### PROMPT
Express everything from the line containing "[![GLFW Webpage][2]][2]" down to the line containing "If Xcode is" as a numbered list, omitting blank lines.

Plain-text document sources
================

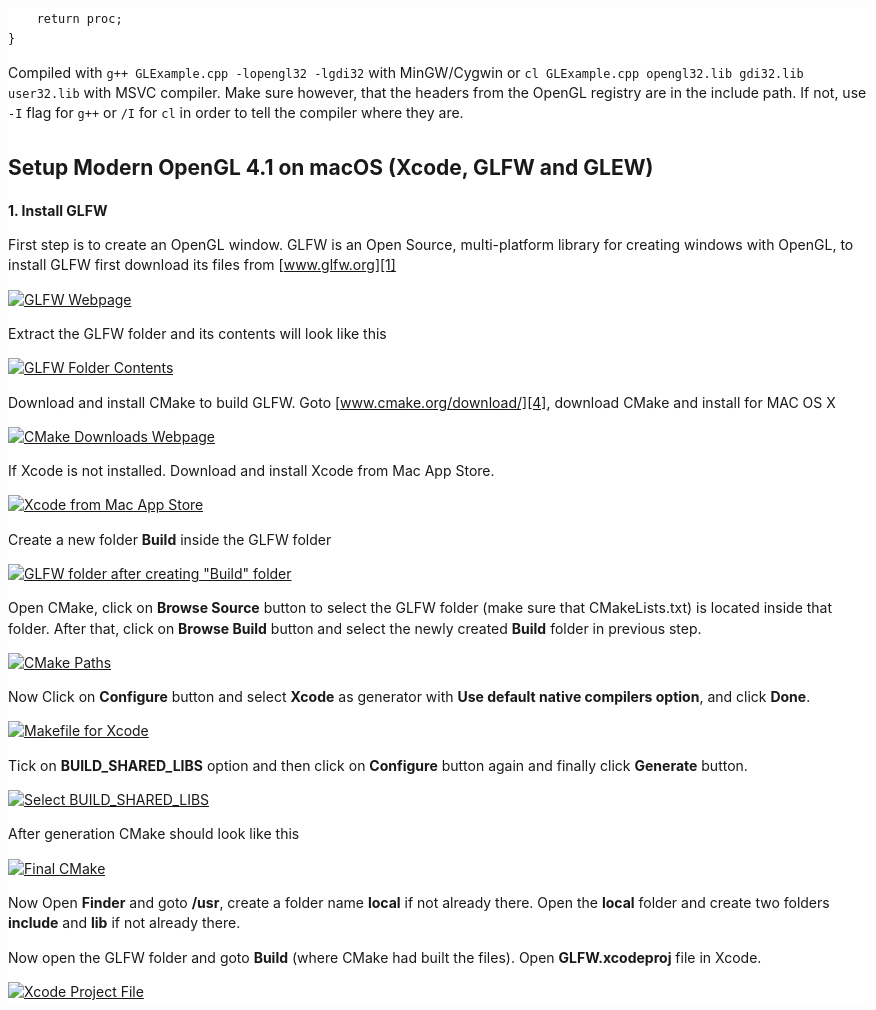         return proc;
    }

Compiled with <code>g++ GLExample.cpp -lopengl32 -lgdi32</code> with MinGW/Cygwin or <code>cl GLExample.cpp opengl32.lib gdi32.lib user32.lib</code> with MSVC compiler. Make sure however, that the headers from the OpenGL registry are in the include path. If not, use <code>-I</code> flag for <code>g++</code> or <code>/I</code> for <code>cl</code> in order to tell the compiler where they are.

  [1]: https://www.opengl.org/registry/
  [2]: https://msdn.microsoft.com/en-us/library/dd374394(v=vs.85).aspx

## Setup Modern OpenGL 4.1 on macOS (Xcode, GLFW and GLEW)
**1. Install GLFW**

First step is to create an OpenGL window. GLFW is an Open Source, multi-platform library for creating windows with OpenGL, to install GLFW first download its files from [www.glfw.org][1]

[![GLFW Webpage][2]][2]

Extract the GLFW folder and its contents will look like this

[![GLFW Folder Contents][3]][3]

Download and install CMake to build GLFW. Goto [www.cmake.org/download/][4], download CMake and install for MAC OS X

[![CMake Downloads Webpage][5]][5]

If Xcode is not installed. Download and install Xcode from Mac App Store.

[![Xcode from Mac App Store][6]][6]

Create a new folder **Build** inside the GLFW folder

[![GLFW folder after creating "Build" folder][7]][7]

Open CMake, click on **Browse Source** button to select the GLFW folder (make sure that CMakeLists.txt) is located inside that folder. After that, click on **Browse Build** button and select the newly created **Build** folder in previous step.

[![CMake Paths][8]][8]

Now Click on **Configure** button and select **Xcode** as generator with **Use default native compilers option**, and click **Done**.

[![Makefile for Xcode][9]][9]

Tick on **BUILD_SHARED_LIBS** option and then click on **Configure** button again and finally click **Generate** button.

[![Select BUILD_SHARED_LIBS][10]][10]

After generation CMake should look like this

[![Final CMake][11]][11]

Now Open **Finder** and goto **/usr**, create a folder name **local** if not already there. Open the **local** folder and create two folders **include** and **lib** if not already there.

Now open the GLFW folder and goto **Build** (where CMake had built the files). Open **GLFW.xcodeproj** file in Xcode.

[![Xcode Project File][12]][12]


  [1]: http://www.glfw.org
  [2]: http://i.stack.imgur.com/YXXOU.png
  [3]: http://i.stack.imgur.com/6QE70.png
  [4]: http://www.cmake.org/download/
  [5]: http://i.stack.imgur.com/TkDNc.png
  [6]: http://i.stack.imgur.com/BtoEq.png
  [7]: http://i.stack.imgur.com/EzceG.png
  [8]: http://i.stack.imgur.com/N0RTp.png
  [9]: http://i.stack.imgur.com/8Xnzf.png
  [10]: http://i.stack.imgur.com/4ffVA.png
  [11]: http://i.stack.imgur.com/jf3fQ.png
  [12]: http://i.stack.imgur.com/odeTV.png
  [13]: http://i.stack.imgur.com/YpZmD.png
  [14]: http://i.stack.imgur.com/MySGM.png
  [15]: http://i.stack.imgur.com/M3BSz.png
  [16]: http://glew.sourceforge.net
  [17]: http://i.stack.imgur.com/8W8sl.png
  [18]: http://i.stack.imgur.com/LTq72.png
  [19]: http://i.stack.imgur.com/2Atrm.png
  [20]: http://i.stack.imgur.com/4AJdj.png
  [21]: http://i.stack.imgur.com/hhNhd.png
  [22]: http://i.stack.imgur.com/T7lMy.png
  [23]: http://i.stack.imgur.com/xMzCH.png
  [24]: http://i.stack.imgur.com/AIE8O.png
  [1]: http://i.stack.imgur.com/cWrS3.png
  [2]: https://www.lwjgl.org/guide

================

### WORKED SOLUTION
1. [![GLFW Webpage][2]][2]
2. Extract the GLFW folder and its contents will look like this
3. [![GLFW Folder Contents][3]][3]
4. Download and install CMake to build GLFW. Goto [www.cmake.org/download/][4], download CMake and install for MAC OS X
5. [![CMake Downloads Webpage][5]][5]
6. If Xcode is not installed. Download and install Xcode from Mac App Store.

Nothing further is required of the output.